-- Start of TEXT SEGMENT --

# New workshop



## Burl (Jan 2, 2008)

http://farm8.staticflickr.com/7011/6407127525_3d954c19cf_z.jpg 

Been busy with life lately... building the garage, getting married, remodeling the bathroom. Now I’m starting to spend a little time here and there on modeling again.

The bench on the left will be for resin casting. It will get covered with 1/8” polypropylene – which can be changed out as needed. 

The bench on the right will be for model/pattern building. 

I still have a lot of shelving to build, getting organized and whatnot.


----------



## bnsfconductor (Jan 3, 2008)

Posted By Burl on 26 Nov 2011 01:58 PM 


Been busy with life lately... building the garage, getting married, remodeling the bathroom. Now I’m starting to spend a little time here and there on modeling again.

Burl,
Wow you have been busy!! Congrats on the marriage, and it's good to see you back in the hobby. Hopefully that new workshop of yours will continue to produce amazing models that cause the rest of us, like me to continually raise the bar on our own stuff, and learn how to make better castings.



Craig


----------



## Torby (Jan 2, 2008)

I say! you *have* been busy!


----------



## xo18thfa (Jan 2, 2008)

Uuuuu sweet. Hide it from the wife and other household girls. Otherwise, they will claim it.


----------



## bnsfconductor (Jan 3, 2008)

Posted By xo18thfa on 26 Nov 2011 08:38 PM 
Uuuuu sweet. Hide it from the wife and other household girls. Otherwise, they will claim it. 
I know what you mean! I tell my wife we both need two different places to work on our hobbies. She calls my trains my mistress! LOL They always know where to find us at least...

Craig


----------



## xo18thfa (Jan 2, 2008)

Some times my wife turns the shop into a giant recycle bin. Boxes, paper, bottles all that.

Burl, you gotta stake your claim bro.


----------



## bnsfconductor (Jan 3, 2008)

Speaking of funny stories about having a shop my brother in law was remodeling his shop and deciding if he should install either a urinal or a sink. I think he decided on a sink finally because in a pinch it can be used as a urinal! LOL No need to go back into the house... 
But seriously, besides a loving wife that lets her husband spend time in his shop nothing else can bet that! 

Craig


----------



## xo18thfa (Jan 2, 2008)

My wife is very supportive too. I can have anything I want, as long as I make it. The sink was the right call. Dirt hands can "spoodge" the project (spoodge - verb: to cause a goopy, undesirable, sticky substance to end up on an equipment, material or personnel)


----------



## smcgill (Jan 2, 2008)

Nooooo You didn't give up the He Man Wowman .... Club? 
Kidding aside good luck. 
Every time I clean my shop/store room it's like getting a new shop, and all them things you werer looking for and have 2 now! 
Sean


----------



## Nutz-n-Bolts (Aug 12, 2010)

That's Awesome Burl! I know just how you feel right now. Got married a year and a half ago. Just finished a ten year rebuild of a little house we got. ( Including a 25 x 30 attached garage and room above addition in the last 2.5 years) Right now I'm building benches and cabinets in to garage too! I see you are in the attic with your shop. Does it get hot up there? Are your benches 18" deep? Lastly, how will you be able to get track from the out door layout so that you can drive engine right on to the work bench? Well have to go paint benches. Keep us posted on the shop build. Looking good.

-- End of TEXT SEGMENT --
-- Start of DATA LINES --

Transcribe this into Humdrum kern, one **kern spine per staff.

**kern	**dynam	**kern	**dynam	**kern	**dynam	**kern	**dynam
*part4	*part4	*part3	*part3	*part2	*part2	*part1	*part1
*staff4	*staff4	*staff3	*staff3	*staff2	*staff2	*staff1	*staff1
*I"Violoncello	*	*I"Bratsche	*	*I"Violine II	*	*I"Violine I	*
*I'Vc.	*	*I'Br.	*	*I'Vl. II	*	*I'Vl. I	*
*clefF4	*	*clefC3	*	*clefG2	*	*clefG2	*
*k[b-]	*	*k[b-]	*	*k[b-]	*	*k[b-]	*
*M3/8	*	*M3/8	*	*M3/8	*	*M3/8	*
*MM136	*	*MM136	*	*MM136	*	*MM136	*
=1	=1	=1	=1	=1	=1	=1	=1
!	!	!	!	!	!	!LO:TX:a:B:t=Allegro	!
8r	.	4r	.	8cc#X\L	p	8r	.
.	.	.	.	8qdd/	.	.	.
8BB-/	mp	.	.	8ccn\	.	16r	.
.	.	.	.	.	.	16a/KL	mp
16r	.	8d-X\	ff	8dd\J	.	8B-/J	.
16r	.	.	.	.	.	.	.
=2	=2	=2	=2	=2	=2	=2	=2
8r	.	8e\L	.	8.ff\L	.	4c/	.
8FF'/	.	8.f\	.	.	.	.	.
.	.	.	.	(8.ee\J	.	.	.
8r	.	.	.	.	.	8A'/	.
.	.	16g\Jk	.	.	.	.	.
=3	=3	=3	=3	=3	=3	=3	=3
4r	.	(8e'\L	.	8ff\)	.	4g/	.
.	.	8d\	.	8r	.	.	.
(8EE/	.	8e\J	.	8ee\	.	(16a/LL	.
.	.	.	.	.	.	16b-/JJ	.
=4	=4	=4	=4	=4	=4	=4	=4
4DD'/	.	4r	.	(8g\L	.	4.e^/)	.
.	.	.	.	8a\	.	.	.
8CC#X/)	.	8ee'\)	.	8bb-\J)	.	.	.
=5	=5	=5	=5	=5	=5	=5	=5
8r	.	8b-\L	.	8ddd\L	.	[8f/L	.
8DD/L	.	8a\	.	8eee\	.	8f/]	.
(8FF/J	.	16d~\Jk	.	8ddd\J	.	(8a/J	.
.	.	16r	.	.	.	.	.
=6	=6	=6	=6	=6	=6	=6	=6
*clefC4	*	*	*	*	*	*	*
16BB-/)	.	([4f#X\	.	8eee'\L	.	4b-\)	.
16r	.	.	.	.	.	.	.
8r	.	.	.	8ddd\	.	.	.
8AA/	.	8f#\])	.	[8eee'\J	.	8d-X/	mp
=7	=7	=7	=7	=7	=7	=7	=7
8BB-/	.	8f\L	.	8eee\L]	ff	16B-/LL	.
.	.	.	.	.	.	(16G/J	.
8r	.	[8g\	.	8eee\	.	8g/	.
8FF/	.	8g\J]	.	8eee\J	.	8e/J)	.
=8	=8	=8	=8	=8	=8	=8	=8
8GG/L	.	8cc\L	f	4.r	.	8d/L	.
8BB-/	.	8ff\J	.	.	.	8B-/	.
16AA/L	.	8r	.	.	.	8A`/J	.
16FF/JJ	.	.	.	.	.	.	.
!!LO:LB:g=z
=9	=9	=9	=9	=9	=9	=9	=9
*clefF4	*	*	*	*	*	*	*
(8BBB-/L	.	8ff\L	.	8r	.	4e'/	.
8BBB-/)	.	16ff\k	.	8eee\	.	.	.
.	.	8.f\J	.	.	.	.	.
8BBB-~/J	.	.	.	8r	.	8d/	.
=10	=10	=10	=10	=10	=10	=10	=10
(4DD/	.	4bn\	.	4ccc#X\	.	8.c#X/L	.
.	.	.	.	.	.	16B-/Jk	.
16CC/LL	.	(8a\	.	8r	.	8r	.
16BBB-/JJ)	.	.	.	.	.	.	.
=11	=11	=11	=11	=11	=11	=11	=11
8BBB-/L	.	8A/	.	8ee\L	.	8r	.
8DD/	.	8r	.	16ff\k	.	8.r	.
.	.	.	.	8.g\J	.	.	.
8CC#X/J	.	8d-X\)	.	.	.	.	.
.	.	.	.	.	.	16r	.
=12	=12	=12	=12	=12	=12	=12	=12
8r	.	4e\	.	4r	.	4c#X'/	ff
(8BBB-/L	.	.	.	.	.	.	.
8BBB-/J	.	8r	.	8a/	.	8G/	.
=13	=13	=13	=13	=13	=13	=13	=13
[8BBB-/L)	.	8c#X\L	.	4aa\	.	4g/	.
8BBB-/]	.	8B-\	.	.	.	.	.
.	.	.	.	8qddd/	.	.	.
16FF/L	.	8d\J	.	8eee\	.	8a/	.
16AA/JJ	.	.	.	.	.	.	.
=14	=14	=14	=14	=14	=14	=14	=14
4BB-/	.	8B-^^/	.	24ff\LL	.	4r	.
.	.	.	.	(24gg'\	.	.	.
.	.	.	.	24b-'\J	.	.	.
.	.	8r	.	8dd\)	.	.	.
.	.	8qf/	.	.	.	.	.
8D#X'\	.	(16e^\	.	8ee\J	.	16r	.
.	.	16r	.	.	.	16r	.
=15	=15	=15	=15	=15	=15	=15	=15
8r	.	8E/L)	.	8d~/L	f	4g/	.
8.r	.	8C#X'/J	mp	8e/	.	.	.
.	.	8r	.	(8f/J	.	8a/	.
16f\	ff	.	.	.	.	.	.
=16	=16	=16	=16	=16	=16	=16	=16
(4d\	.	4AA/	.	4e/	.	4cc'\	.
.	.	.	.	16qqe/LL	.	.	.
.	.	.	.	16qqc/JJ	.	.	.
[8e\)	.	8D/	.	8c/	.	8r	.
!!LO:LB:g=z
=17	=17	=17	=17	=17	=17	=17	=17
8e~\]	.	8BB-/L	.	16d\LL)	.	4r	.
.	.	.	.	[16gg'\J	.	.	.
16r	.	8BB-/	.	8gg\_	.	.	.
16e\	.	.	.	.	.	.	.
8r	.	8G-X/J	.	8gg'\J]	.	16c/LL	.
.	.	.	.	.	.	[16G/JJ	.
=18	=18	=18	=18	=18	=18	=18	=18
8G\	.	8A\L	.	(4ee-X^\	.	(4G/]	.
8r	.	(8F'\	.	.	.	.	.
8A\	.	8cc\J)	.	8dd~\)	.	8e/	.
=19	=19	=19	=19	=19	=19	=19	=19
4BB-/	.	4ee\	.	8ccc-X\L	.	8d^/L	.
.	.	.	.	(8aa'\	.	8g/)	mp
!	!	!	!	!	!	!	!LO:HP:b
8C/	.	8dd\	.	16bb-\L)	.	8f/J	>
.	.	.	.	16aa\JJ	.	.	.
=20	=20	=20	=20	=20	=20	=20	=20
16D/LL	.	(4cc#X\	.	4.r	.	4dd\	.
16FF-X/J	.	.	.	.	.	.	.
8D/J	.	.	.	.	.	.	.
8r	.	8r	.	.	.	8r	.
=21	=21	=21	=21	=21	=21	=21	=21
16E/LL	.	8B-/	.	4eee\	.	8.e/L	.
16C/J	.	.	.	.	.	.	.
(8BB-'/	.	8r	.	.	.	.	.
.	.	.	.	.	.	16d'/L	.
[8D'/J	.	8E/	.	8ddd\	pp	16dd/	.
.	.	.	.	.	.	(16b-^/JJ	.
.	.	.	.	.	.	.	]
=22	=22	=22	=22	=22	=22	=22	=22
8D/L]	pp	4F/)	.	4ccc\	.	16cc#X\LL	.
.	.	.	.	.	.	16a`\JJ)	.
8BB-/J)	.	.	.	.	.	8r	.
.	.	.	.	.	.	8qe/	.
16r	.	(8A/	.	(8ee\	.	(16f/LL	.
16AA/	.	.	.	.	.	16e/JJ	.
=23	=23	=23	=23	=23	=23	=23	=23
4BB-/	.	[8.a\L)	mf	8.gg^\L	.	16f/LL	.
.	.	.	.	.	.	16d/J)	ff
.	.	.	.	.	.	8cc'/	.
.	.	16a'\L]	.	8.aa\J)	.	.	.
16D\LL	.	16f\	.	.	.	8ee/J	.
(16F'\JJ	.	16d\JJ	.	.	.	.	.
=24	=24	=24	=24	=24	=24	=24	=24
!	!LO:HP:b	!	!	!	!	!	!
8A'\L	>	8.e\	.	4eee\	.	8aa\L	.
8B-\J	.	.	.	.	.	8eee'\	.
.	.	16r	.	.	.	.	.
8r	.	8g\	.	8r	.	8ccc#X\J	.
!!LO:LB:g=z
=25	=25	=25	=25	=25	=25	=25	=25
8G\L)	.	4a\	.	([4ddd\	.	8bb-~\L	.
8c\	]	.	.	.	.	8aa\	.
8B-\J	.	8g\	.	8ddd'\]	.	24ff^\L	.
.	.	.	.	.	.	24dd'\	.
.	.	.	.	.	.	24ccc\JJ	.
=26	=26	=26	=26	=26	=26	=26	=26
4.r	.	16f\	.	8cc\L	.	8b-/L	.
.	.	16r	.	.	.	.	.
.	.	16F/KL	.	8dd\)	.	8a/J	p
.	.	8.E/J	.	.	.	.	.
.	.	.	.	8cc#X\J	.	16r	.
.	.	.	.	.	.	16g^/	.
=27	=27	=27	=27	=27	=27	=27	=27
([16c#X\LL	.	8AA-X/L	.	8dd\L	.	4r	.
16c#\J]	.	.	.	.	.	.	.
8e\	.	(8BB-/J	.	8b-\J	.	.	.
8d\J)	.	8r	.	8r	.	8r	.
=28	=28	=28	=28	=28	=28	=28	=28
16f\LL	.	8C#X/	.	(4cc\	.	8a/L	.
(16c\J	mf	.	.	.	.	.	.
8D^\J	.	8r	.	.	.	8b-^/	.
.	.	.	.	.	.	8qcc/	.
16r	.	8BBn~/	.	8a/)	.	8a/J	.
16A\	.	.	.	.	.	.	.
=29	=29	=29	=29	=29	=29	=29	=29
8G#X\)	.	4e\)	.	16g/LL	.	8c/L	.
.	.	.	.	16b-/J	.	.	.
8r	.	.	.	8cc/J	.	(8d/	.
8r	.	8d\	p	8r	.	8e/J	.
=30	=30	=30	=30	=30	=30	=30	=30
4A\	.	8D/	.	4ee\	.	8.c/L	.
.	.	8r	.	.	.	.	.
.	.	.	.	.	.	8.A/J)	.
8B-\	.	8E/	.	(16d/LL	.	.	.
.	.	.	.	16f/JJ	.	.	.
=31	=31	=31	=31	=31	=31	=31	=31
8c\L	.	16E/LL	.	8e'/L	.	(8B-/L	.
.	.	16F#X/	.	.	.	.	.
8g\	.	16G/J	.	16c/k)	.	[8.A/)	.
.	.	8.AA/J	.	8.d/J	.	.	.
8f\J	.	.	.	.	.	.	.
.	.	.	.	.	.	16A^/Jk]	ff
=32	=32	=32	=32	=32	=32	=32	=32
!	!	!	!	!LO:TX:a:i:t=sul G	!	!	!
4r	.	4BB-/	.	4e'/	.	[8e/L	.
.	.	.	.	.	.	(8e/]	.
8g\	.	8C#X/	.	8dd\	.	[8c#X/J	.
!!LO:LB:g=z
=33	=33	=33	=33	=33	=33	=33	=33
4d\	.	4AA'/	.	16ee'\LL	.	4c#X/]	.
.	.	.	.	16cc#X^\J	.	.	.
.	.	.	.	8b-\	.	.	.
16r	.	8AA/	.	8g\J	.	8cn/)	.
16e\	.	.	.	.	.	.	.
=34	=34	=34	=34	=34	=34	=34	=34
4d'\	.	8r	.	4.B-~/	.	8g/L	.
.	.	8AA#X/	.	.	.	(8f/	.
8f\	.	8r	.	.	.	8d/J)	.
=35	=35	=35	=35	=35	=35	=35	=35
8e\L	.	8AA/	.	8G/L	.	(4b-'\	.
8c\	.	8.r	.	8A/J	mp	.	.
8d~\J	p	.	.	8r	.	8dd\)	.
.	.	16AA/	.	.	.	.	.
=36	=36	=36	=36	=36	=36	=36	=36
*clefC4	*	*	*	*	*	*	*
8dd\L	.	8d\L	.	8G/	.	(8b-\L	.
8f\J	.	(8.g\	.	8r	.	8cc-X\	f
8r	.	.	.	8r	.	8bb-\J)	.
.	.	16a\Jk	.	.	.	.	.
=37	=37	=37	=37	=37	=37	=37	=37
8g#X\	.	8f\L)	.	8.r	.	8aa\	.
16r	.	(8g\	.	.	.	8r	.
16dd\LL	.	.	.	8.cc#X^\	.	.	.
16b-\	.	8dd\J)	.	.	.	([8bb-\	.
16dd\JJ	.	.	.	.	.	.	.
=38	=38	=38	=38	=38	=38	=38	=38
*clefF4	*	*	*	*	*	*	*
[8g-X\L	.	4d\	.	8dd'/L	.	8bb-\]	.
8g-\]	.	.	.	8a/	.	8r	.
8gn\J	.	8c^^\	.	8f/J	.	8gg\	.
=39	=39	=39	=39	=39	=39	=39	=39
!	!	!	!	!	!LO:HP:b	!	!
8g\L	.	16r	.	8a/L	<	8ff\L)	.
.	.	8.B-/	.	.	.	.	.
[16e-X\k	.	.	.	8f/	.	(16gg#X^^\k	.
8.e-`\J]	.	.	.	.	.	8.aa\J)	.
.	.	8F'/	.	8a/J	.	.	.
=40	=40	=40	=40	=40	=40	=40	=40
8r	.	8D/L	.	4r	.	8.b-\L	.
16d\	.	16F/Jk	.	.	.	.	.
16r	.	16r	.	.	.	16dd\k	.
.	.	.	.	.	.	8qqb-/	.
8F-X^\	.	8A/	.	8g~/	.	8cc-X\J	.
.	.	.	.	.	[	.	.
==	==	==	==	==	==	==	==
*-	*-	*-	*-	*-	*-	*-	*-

-- End of DATA LINES --

**PROBLEMS AND TASKS**:
1. List the usernames of everyone who posted in the workshop thread.
2. Answer these questions from the workshop thread:
(a) What will cover the bench intended for resin casting?
(b) What did bnsfconductor's brother-in-law finally decide to install in his shop?
(c) What size is the attached garage that Nutz-n-Bolts mentions?
Answer using only the workshop thread, not the items.

**TASK ANSWERS**:
1. Burl, bnsfconductor, Torby, xo18thfa, smcgill, Nutz-n-Bolts

2.
(a) 1/8” polypropylene
(b) A sink
(c) 25 x 30